Detection of inequality of estimated EEG parameters in left and right hemispheres in the state of catalepsy encouraged us to provide additional special evaluation of interhemispheres functional asymmetry in electric activity of brain.
Interhemispheric asymmetry coefficient (IHAC) of every parameter from the assessing rhythms was also estimated according to the following formula:
IHAC = (d-s)/(d+s) x 100,
where d and s are the average value of estimating parameters in right and left hemispheres. Calculations of IHAC (%) demonstrates difference in rhythmic activity between two hemispheres.
Observations were carried out in order to estimate IHAC dynamics of all registered parameters and EEG frequency ranges in tree function test that were chosen for comparison (FP, MP and catalepsy). Interhemispheric differences of three estimates parameters (capacity, amplitude, and index) for high-frequency rhythms were compared with the same parameters for low-frequency rhythms.
Interhemispheric asymmetry was particularly vivid in spectral capacity of rhythms. That is why in every IHAC test we tracked evidence of capacity for high-frequency rhythms and low-frequency rhythms; change of hemispheric dominance or the noticeable increase of coefficient value during the transition from any control state to catalepsy; hemispheric evidence of IHAC values of rhythms capacity for important for catalepsy range.
Estimation of IHAC parameters of EEG-will, especially of spectral capacity, permits to demonstrate the dominance of particular range’s rhythmic activity in catalepsy and hemispheric orientation of its dominance.

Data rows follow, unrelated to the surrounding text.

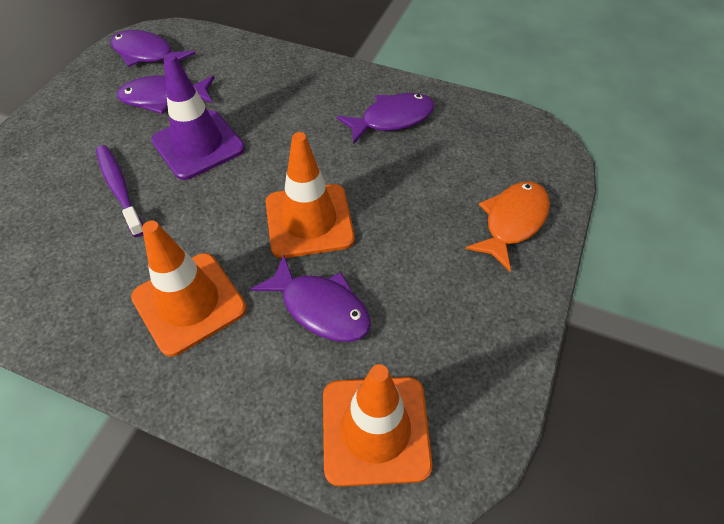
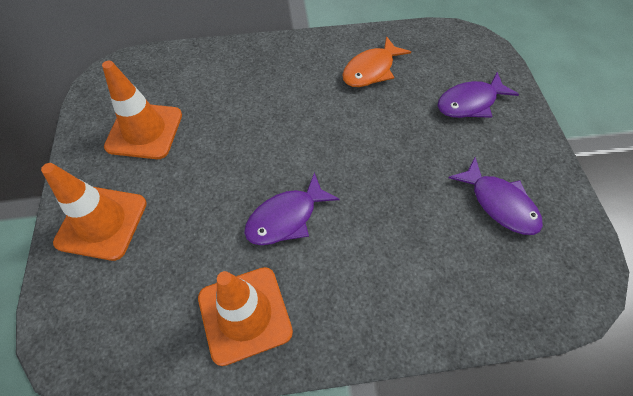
purple fish: [111,30,196,67] [117,75,215,114] [251,255,371,342] [337,93,435,144] = 4 -> [244,172,339,245] [437,72,519,118] [448,157,543,235] = 3
purple toothbrush: [96,145,143,237] = 1 -> none = 0
purple traffic cone: [151,54,245,180] = 1 -> none = 0

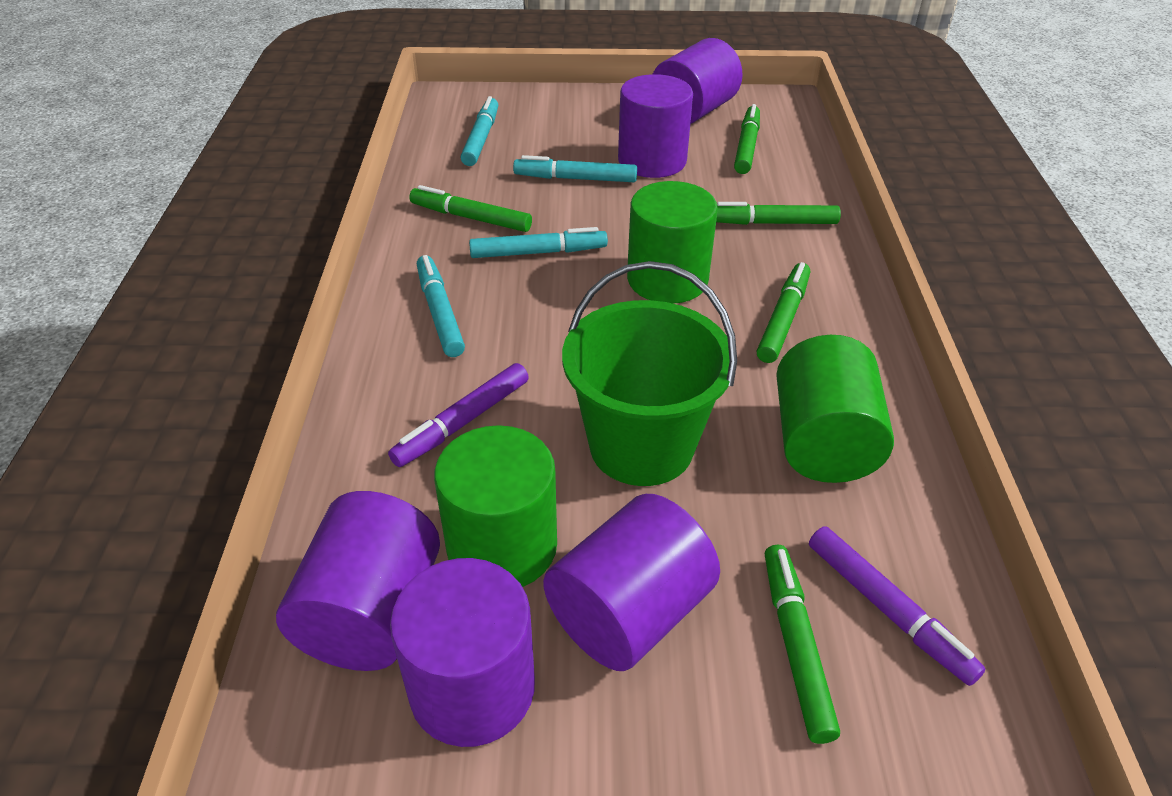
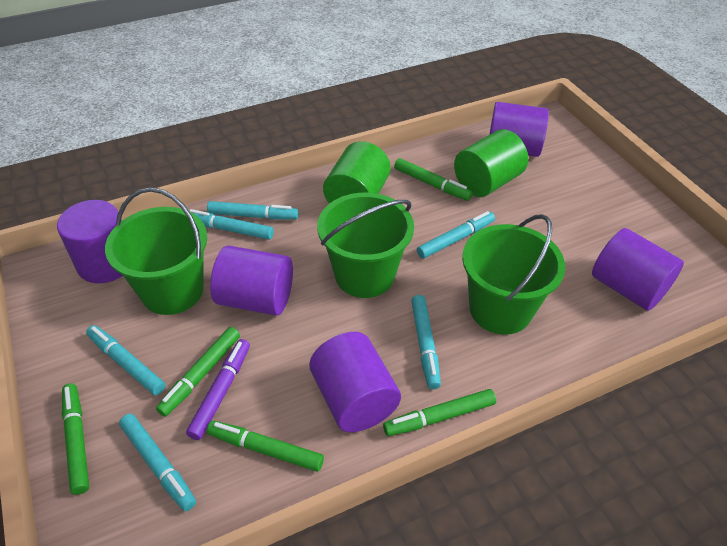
green bucket: [562,261,737,486] = 1 -> [105,187,207,315] [317,193,414,298] [462,214,565,334] = 3
green cylinder: [434,425,557,587] [627,181,718,304] [776,335,894,483] = 3 -> [323,141,391,204] [454,129,528,197] = 2
purple marker: [388,363,529,467] [809,526,985,686] = 2 -> [186,339,250,440] = 1
turquoise marker: [417,255,465,357] [461,96,498,166] [469,227,608,258] [513,155,637,182] = 4 -> [86,325,165,395] [119,414,196,511] [188,209,274,240] [207,201,299,220] [411,295,441,389] [417,211,495,259] = 6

Evaluation of predominance of spectral capacity of bioelectric activity and of rhythms ranged specially in catalepsy with the help of IHA can be used as an important diagnostic criterion of the present research.

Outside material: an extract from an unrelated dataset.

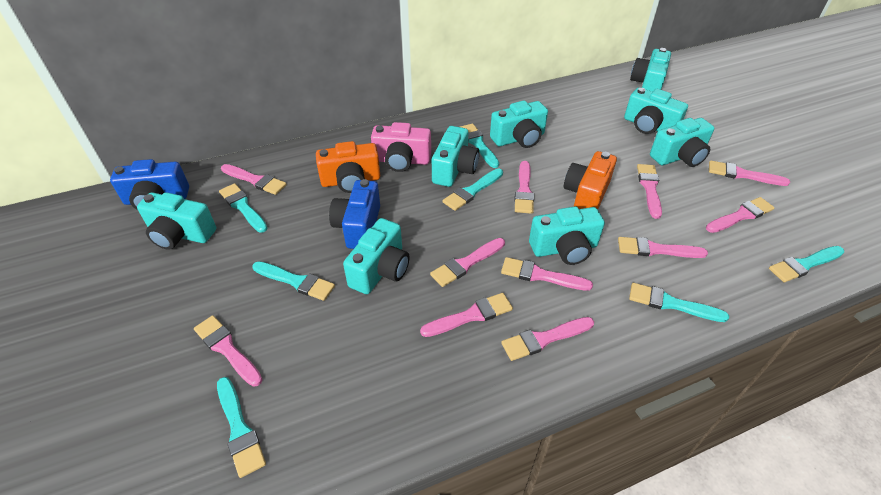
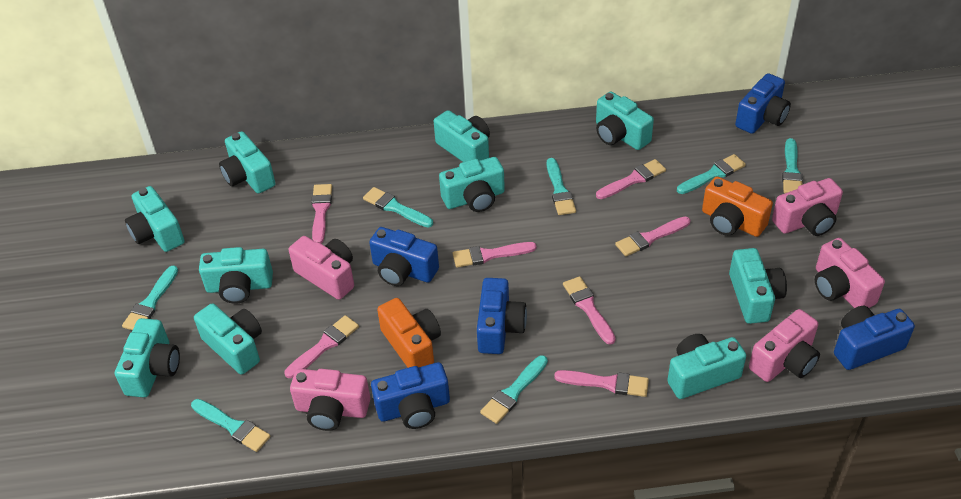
blue camera: [110,159,189,210] [329,179,380,249] = 2 -> [369,227,439,286] [371,362,450,429] [477,278,527,354] [735,73,791,134] [834,306,915,370] = 5
pink brush: [194,315,263,387] [221,164,287,195] [420,293,513,337] [430,238,505,287] [501,257,593,291] [501,317,594,361] [514,161,534,214] [618,237,708,258] [637,164,662,219] [706,197,775,233] [709,160,790,186] = 11 -> [284,315,359,378] [311,184,332,244] [452,242,537,267] [554,370,649,397] [563,276,616,345] [596,159,666,199] [615,216,690,256] = 7
pink camera: [371,122,431,172] = 1 -> [289,236,354,300] [290,369,370,431] [749,309,820,382] [772,178,843,236] [815,238,885,308] = 5
turquoise camera: [137,192,216,250] [343,218,410,294] [432,126,479,187] [490,100,548,148] [529,207,605,265] [624,88,688,134] [630,48,671,92] [650,118,714,167] = 8 -> [115,318,180,397] [125,186,185,252] [194,303,262,375] [199,247,273,304] [219,131,275,194] [434,110,490,162] [439,157,505,212] [596,92,654,150] [668,334,746,399] [729,248,787,324] = 10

For the better perception of the study, charts and diagrams were created in accordance with comparison of three function tests (background – motor test – catalepsy) by four parameters (capacity – amplitude – index – frequency), five frequencies (δ-, θ-, α-, β-1, β-2) and in left and right hemispheres.
Separately we developed the table of frequencies that are common for catalepsy with the perspective of its use in the adjustment of work of “Device of impact on sensory systems” that allows to study brain in the state of sensory deprivation (the State Patent of the Republic of Uzbekistan on the invention was acquired from June 13, 2006, № FAP 00271).
The processing of the data we got experimentally was dome by computer with the use of variation statistics methods. For statistical estimation of obtained values the Student criteria was used. Inside each group the evaluation of reliability of parameters changes during comparison of states was held with the help of Student paired test (the hypnoses of differentiation of average value M form zero was checked). Findings with p≤ 0.05 were considered reliably different. Static handling of the results was performed by personal computer with the use of «Microsoft Excel» program.